The top IT industry stories from February 2008

  • The Pakistani government caused a globa outage of YouTube.com after an attempt to censor the site within the country accidentally caused Internet service providers (ISPs) around the world to block the website for two hours. Pakistani officials ordered the site to be blocked within Pakistan because it contains material that they believe to be anti-Islamic. However, the redirect that the Pakistani Telecommunications Authority assigned to YouTube.com’s IP address was somehow distributed among the world’s ISPs – meaning that visitors to the site in all countries were confronted with an error message.

  • Cape Clear, the Dublin-based enterprise service bus maker, was acquired by Workday, the business software-as-a-service start-up led by former PeopleSoft head Dave Duffield.

  • The management of CIO Connect, the IT leaders’ networking organisation, led a buy-out from parent the National Computing Centre.

  • Software provider Novell got its hands on technology that helps organisations manage their increasingly complex virtual environments by agreeing to pay $205 million for PlateSpin, a specialist in the containment of ‘virtual sprawl’.

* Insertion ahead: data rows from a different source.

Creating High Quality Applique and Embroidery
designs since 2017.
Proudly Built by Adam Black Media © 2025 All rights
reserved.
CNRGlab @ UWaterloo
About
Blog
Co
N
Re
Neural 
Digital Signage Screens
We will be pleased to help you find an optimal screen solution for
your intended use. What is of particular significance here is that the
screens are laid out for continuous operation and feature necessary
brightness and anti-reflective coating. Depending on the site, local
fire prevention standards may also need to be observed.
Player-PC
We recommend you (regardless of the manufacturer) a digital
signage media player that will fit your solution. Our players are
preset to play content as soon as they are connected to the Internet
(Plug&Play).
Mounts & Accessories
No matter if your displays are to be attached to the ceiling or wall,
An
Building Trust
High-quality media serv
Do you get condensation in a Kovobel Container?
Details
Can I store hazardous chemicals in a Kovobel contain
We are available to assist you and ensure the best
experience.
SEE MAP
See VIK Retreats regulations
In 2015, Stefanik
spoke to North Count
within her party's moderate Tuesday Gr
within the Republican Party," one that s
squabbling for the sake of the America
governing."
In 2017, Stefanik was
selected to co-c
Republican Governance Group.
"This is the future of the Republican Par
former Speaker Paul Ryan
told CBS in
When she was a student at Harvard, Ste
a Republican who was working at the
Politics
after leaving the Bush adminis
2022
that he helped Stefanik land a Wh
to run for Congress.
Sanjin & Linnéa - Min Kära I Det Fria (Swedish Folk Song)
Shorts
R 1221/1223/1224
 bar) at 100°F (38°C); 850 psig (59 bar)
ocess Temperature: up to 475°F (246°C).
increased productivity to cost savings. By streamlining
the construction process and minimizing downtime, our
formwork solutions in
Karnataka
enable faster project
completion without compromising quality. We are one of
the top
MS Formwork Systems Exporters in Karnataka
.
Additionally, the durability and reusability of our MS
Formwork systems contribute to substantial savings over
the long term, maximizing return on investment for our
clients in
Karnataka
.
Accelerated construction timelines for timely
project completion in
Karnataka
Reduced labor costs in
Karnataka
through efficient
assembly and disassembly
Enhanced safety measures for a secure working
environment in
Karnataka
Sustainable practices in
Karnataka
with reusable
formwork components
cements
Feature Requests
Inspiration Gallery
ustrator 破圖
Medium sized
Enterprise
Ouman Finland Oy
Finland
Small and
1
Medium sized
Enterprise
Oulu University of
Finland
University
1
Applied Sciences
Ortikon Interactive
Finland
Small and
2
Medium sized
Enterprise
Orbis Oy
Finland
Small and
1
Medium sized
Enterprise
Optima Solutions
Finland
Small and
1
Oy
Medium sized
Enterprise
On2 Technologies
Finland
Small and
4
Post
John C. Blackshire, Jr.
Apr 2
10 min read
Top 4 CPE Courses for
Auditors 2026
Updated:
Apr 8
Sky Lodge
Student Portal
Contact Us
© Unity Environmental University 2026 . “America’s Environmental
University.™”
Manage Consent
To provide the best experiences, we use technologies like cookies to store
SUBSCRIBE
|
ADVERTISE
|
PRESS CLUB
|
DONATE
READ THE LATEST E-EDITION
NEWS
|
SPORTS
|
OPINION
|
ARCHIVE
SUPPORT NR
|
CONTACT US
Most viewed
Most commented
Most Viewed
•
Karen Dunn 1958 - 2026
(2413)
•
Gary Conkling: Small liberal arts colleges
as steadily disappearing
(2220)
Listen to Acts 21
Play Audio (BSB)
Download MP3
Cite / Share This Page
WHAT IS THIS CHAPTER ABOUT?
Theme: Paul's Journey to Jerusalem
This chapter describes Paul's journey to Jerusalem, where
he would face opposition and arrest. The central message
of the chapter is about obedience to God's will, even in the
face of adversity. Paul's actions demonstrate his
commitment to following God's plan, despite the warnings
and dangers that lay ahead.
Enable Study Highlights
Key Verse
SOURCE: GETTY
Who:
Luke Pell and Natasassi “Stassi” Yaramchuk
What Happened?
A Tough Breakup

  • Microsoft made its biggest ever enterprise software announcement, with the unveiling of SQL Server 2008 (its enhanced database, middleware and business intelligence bundle), Windows Server 2008 (the five-years-in-the-making upgrade to its operating system that now includes advanced virtualisation capabilities) and Visual Studio 2008 (the re-crafting of the company’s application development environment).

  • The European Commission slapped a further 899 million fine on Microsoft for allegedly failing to comply with an original antitrust ruling dating back to 2004. The amount – the largest ever imposed on a single company – is on top of the 497 million penalty the Commission agreed with Microsoft in October 2007.

  • Networking company Nortel Networks said it would lay off 2,100 staff after its fourth-quarter revenues fell by 4% to $3.2 billion and losses soared to $844 million.

  • UK home secretary Jacqui Smith unveiled plans for a gradual roll-out of ID cards. Non-EU foreign nationals coming to work in the UK will be required to have ID cards from this year. Next year, airport workers will be issued with cards; and students, those working with children and other select groups will be encouraged to get a biometrically verifiable identity. From 2011/12 the Identity and Passport Service will issue “significant volumes” of cards to people applying for British passports.

  • Apple launched an assault on the corporate mobile device market. A free update to its iPhone software will enable workers to connect to Microsoft Exchange servers and access Outlook, plus virtual private networks. Apple also opened up the iPhone future external applications, with the launch of a software developers’ kit.